Слово «ты» для него значило многое. Оно не относилось к женщине, оно значило форму. Образ.
Инлинь ухаживал за её ресницами. Провёл кисточкой, смахнув невидимую пыль, затем поднёс к губам флакон с ароматом сливы. Тело дышало. Но... молчало. Но это не важно.
Ему было важно быть услышанным. Не ею — самим собой.
Позднее, когда движения стали тише, когда кожа стала холоднее, чем обычно, он присел у её ног. Долго смотрел. Не просто любовался — изучал, как смотрят архитекторы на изящество свода, где каждая линия подчинена замыслу.
— Ты прекрасна.
Он прикоснулся к бедру. Движение получилось случайным. Потом провёл пальцами ниже, затем выше, пока руки не достигли груди. Дыхание сбилось. Закрыл глаза.
Она едва дышала. Сердце ещё билось. Когда-то её кожа светилась, как утренний фарфор, теперь же сквозь неё проступала тихая желтизна увядания. Он смотрел и понимал: время пришло. Оно действовало безмолвно и неумолимо.
Инлинь провёл рукой по тёплому плечу. Оно отозвалось сухой гладкостью, и, не глядя, накрыл её ладонь своей. Та не дрогнула. Он не ждал.
— Ты не оставишь меня, — попросил он, обращаясь в пустоту.
Когда-то она трепетала. Прикосновения вызывали в ней движение — настоящее, живое. Тогда он верил, что это не напрасно. Что красота, даже неподвижная, все же может дышать.
Теперь все иначе.
Инлинь наклонился ближе, прислушался.
Когда касался её груди, у него замирало сердце.

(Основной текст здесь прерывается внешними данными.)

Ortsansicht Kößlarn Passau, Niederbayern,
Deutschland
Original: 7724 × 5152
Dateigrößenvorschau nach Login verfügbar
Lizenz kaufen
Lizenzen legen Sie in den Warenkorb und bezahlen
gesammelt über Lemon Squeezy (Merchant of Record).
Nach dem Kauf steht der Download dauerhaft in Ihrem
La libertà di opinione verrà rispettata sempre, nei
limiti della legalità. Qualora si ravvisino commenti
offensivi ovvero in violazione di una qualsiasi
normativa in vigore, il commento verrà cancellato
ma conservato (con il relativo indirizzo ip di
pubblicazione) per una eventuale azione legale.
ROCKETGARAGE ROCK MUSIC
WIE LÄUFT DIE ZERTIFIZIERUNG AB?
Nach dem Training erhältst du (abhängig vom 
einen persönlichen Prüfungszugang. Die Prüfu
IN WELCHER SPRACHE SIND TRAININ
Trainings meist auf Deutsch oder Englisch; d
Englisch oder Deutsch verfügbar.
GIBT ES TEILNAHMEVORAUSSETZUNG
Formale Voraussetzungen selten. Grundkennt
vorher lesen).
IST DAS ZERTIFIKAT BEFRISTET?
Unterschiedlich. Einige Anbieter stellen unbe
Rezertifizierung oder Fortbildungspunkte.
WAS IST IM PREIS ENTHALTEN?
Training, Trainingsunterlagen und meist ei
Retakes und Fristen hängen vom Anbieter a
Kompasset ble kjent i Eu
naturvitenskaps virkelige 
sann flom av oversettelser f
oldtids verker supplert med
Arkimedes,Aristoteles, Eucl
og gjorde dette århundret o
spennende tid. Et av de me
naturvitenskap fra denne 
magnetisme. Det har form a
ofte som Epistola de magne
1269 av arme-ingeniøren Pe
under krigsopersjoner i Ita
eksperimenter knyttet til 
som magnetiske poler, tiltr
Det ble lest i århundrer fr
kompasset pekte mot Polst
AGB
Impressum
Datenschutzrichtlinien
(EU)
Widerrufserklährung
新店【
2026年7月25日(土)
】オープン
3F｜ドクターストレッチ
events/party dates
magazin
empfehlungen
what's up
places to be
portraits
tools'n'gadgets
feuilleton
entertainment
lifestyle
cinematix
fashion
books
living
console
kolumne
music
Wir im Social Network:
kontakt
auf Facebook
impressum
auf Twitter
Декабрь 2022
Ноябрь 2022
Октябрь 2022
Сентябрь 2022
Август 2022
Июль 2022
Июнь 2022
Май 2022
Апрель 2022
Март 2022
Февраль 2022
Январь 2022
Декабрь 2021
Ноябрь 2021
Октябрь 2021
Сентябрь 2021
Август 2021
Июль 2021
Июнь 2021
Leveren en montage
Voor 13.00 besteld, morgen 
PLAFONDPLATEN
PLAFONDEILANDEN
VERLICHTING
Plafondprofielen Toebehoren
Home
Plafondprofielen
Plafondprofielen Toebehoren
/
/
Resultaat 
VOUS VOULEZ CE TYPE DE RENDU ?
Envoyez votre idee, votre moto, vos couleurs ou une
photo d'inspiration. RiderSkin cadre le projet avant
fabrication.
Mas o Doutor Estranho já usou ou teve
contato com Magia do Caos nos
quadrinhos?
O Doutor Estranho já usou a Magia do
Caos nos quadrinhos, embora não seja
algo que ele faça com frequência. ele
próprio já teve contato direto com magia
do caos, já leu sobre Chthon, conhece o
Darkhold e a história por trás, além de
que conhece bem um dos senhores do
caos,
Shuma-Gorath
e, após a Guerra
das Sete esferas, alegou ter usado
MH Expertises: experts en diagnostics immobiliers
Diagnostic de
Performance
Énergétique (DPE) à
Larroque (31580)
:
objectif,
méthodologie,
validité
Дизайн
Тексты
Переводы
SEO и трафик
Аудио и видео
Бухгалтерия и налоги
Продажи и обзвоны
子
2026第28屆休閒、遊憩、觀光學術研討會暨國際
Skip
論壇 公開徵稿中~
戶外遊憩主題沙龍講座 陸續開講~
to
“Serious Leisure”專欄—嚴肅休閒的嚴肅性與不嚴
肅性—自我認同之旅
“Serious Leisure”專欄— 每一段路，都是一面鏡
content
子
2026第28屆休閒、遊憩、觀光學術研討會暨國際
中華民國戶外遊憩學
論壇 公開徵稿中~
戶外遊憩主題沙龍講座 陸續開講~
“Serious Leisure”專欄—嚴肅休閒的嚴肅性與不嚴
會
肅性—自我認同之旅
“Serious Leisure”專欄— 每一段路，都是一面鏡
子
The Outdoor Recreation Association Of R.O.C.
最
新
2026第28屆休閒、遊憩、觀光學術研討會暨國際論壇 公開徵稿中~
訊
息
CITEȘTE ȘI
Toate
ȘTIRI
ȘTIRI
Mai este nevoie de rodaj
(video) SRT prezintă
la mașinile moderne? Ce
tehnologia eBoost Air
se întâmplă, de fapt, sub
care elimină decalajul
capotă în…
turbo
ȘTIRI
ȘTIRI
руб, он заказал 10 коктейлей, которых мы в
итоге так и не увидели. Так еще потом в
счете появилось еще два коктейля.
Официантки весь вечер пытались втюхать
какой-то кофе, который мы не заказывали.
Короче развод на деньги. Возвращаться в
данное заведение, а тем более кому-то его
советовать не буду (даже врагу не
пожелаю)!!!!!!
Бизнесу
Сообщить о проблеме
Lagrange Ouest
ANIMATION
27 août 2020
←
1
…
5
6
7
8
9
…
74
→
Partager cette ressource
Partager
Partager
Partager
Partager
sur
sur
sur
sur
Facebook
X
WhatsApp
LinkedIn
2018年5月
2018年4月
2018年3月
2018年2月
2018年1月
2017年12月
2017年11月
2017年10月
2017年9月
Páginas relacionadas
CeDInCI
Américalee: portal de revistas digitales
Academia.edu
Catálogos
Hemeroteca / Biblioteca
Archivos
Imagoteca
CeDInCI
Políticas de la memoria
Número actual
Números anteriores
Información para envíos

Не от возбуждения — от веры, что гармония все ещё возможна. Он не искал ответа в её теле, сам становился этим ответом. Ладони ложились туда, где ещё вчера жила полнота формы, а сегодня царила ломкость. Ещё немного — и она рассыплется в прах. Как всё, что любил.
Он продолжал ритуал, и каждый жест был гвоздём, вбиваемым в крышку собственного гроба безумия. Это был не акт любви, а отчаянная попытка диалога с самим собой, с тем, что от него оставалось, пока он пытался сохранить красоту.
Под пальцами — слабое тепло. Под кожей — тонкий пульс. Он помнил каждый изгиб, каждую линию. Изучал её неделями, как монахи изучают шрамы Будды на статуе.
Инлинь устал, но не мог остановиться. Дыхание сбивалось, когда он вспоминал, как трепетало это тело, как изгибались пальцы, как мерцали костяные крылья в свете ламп. Теперь же даже её дрожь была лишь тенью памяти, а не движением плоти.
Губы коснулись её ладони. Она пахла маслом.
— Придётся искать тебе замену, — прошептал с тоской, от которой не рождаются слезы. Она больше не могла быть музой. Но память о ней ещё жила.